The following was compiled from a press release from the Wilton Democratic Town Committee.
Seven Democratic candidates, led by U.S. Rep. Jim Himes, urged a crowd of over 100 at the Wilton Democratic Town Committee’s annual Fall Barbecue to get involved—and stay involved—in the months leading up to the November mid-term elections.
“I’ve been at this 10 years,” said Himes, who is running for reelection in the U.S. 4th District. “I never imagined that I would be going to Washington to fight battles that we had won in the 1950s and 1960s.” Himes said concerns about threats to women’s reproductive rights, environmental laws, health care, and gun safety legislation as something that has energized not just Democrats, but unaffiliated voters and even some Republicans.
“What can turn everything around is not argument,” Himes said. “It is an electoral rebuke that has not been seen in a very long time.” He said the turnout at this year’s DTC barbecue encouraged him. “In 10 years, this is the biggest crowd I’ve ever seen, probably by a factor of two.”
Joining Himes were several candidates: Susan Bysiewicz (Lieutenant Governor), William Tong (Attorney General), Kevin Lembo (Comptroller), Doug Stern (Probate Judge), Stephanie Thomas (State Representative, 143rd district), Ross Tartell (State Representative, 125th district) and Will Haskell (State Senate, 26th district).
They were energized, but echoed one another to supporters at the event, reiterating that volunteers had to continue campaigning in force through to the election.
“We should feel confident, but not complacent. Complacency kills Democrats,” Stern said. “What did [the 2016 Presidential election] mean? It meant we didn’t work hard enough. That’s not a lecture. It’s a rallying cry.
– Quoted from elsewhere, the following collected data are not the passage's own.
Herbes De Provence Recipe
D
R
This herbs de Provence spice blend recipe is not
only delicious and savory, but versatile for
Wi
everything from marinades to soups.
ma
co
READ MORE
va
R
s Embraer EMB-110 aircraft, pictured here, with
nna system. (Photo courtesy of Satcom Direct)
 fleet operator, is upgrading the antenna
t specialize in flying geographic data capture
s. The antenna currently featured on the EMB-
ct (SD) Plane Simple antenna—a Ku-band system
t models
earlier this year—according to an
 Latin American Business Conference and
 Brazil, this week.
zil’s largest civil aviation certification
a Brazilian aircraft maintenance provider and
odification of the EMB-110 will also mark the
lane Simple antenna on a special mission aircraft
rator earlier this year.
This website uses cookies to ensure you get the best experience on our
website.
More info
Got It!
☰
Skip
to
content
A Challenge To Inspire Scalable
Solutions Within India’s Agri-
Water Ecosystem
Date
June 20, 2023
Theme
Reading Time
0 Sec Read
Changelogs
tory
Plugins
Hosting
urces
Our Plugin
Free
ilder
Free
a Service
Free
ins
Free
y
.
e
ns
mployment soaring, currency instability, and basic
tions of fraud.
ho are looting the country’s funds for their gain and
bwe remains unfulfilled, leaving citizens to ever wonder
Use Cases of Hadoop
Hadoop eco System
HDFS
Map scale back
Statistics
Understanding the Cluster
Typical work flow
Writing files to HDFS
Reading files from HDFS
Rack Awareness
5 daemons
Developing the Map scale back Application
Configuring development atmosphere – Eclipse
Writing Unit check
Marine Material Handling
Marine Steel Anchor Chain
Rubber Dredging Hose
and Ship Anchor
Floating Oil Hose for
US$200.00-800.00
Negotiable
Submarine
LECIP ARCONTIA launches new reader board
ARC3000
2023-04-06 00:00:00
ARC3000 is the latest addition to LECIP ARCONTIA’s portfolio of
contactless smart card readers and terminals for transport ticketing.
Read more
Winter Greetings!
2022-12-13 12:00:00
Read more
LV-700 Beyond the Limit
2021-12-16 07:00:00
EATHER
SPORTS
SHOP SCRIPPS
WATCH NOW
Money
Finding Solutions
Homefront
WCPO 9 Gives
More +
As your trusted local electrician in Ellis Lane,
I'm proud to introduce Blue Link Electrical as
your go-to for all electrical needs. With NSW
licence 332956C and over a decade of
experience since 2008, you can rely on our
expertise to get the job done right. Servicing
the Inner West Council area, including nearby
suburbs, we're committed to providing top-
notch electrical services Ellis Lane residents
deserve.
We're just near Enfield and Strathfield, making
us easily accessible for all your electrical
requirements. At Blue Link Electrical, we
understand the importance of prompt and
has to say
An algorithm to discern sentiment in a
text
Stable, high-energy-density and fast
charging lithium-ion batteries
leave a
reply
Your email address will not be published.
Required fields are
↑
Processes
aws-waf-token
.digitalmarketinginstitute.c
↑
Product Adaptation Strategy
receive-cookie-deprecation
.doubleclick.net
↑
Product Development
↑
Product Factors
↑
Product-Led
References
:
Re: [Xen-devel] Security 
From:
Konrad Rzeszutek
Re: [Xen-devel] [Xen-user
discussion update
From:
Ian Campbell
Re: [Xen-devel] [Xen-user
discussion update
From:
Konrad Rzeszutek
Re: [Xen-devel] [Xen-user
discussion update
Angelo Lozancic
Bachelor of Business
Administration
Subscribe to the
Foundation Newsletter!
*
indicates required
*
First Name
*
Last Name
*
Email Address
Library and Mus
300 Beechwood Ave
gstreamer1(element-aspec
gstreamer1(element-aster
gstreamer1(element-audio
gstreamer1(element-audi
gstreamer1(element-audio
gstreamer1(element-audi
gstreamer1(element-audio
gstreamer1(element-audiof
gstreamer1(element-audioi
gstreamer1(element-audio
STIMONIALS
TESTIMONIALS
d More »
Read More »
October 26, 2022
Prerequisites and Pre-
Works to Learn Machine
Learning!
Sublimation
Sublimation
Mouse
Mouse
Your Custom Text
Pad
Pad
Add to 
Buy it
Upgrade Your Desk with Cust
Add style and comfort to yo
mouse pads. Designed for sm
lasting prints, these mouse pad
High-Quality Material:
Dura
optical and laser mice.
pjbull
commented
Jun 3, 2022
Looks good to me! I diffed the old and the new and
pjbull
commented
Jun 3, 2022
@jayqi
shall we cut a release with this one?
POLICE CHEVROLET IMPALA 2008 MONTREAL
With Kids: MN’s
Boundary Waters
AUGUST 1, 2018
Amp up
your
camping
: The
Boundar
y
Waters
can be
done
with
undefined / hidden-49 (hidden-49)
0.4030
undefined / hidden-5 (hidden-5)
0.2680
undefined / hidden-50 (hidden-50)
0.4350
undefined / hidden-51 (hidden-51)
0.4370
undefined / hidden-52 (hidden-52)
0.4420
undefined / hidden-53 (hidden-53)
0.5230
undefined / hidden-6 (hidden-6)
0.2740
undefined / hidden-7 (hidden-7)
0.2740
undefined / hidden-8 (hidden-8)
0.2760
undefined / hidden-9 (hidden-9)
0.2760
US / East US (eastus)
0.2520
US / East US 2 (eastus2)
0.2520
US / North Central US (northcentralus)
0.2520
If we work hard now we can look back years from now and say, we were part of righting a terrible wrong.”
Bysiewicz said early polls favored Democratic state candidates, too, but that didn’t mean volunteers should ease up. “All that door-knocking, phone calling, person-to-person networking that you’re doing is critical. We remember the days when the Wilton Democratic Town Committee was not so mighty and not so energetic and enthusiastic and we thank you for all you’re doing.”
Attorney General candidate Tong, said he’s knocked on about 6,000 doors, and challenged the other candidates to do the same by encouraging Democratic voters to ask their office-seekers that simple question: “How many doors?” He said that Trump administration policies have had a “punishing” impact on Connecticut residents, especially in areas like immigration, the environment, and taxes. “If you’re a Connecticut resident, you have a target on your back. This is not the world I want my kids to grow up in. So remember, this is why we fight.”
The president was a target for local candidates Tartell, Thomas, and Haskell as well.
“Don’t underestimate the power of Donald Trump in this election,” Tartell said. “People are really unhappy, and they don’t know what to do. We’re what they can do. People will vote for us even if they are unaffiliated or Republican.”
“I meet people who say because of what Trump says and because of what he tweets, they are not going to vote for a Republican at any level,” Haskell told supporters.
Thomas urged attendees not only to volunteer but to get out the vote. “I’ve actually heard Democrats say they might not vote,” said Thomas. “Make sure you talk about voting all the time.”
DTC chair Tom Dubin was upbeat, looking back at both successes Wilton Democrats have had locally in last November’s elections as well as higher participation levels in the recent primary. He thanked the candidates and savored the turnout at the bbq. “The attendance, the enthusiasm we felt today, it all speaks to the deep engagement Democrats have in the process now,” said Dubin. “We are about to send a powerful message.”